Viennent alors deux conclusions logiques. L’une émane du nouveau code de droit canon : « Le dimanche et les autres jours de fête de précepte, les fidèles sont tenus par l’obligation de participer à la Messe » (canon 1247). L’autre, tirée de la lettre de Jean-Paul II, indique clairement ce que les catholiques doivent faire dans un débat électoral où le dimanche est menacé :

C’est pourquoi il est naturel que les chrétiens veillent à ce que la législation civile [1] tienne compte de leur devoir de sanctifier le dimanche, même dans les conditions particulières de notre époque. Il y a en tout cas pour eux un devoir de conscience d’organiser le repos dominical de manière telle qu’il leur soit possible de participer à l’Eucharistie, en s’abstenant des travaux et des affaires incompatibles avec la sanctification du jour du Seigneur, avec la joie qui lui est propre et avec le repos du corps et de l’esprit qui est nécessaire. Étant donné que, pour ne pas se perdre dans le vide ou devenir une source d’ennui, le repos doit apporter lui-même un enrichissement spirituel, une plus grande liberté, la possibilité d’une contemplation et d’une communion fraternelle, les fidèles choisiront, parmi les moyens de se cultiver et les divertissements offerts par la société [2], ceux qui s’accordent le mieux avec une vie conforme aux préceptes de l’Évangile. Dans cette perspective, le repos des dimanches et des jours de fête revêt une dimension « prophétique », puisqu’il affirme non seulement le primat absolu de Dieu, mais aussi le primat et la dignité de la personne qui l’emporte sur les exigences de la vie sociale et économique, en quelque sorte par anticipation des « cieux nouveaux » et de la « terre nouvelle », où la libération de l’esclavage des besoins sera définitive et totale. Bref, le jour du Seigneur devient aussi, de la manière la plus authentique, le jour de l’homme. (§ 67-68)

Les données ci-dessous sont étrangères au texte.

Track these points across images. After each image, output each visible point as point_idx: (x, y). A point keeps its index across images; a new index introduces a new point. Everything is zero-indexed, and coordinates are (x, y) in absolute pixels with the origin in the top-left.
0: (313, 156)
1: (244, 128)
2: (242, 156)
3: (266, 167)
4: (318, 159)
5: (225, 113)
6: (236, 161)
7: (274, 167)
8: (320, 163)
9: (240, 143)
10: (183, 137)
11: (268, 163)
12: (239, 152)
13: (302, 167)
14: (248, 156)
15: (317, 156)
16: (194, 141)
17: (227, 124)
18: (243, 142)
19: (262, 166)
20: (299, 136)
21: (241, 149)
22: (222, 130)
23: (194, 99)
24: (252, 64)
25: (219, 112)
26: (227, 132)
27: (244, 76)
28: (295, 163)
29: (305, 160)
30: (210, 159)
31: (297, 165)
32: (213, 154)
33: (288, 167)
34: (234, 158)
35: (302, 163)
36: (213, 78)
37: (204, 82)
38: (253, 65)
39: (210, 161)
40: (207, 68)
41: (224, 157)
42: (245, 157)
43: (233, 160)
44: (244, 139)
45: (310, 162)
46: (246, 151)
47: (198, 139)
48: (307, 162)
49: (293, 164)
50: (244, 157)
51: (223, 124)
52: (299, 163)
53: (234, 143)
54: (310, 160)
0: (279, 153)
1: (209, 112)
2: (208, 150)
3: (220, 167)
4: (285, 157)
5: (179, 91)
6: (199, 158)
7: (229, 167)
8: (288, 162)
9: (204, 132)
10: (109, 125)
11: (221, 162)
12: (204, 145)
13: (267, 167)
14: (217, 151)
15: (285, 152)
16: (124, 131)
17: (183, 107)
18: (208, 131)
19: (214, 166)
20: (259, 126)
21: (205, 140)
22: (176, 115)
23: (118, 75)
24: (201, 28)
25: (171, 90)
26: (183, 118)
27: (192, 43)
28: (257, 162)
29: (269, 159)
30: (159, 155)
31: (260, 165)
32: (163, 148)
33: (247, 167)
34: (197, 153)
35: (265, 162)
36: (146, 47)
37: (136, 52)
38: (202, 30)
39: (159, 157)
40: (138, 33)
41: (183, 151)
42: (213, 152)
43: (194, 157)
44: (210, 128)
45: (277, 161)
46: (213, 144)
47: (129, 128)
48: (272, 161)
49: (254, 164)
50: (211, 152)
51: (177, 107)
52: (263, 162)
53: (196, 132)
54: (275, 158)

Deux précisions, toutes personnelles, pour conclure. Je ne crois pas à la réalité du « volontariat », basé seulement sur l’argent. La puissance de ce dernier sur les employés, comme sur les entreprises, aura vite raison des résistances. Ceux qui refuseront de travailler le dimanche risqueront, dans bien des cas, de perdre leur place. Enfin, ceci est une question, comment peut-on à la fois vouloir que nos frères musulmans puissent pratiquer « dignement » leur foi en aidant à construire des mosquées (et je dis pourquoi pas ?), et prendre des dispositions législatives qui auront immanquablement pour effet de gêner, voire d’empêcher l’exercice de la foi chrétienne ? Jouer une religion contre une autre n’est pas conforme aux principes de laïcité de notre République, sur lesquels — c’est un constat — tout le monde semblait d’accord en 2005, lors de la commémoration de la loi de 1905.

P. Michel Viot, P. Michel Viot, né en 1944, ancien pasteur et Inspecteur ecclésiastique de la Communauté luthérienne de Paris, actuellement curé de la paroisse Saint-Pierre de Cabochon (diocèse de Blois).

[1] Dans le cas contraire, ceux qui sont responsables de la législation civile pourraient paraître en contradiction avec l’Évangile et le respect de la personne par le refus du repos dominical. (note du P. Viot)

[2] Ce qui, à mon sens, démontre que tout ne peut être fermé le dimanche. Certaines dérogations sont, bien évidemment, légitimes, dans les transports et certains commerces, tous domaines qui pourraient servir aux rassemblements religieux, familiaux, culturels, etc. Le tout est une question de mesure. Actuellement, nous arrivons à une limite à ne pas dépasser. (ibid.)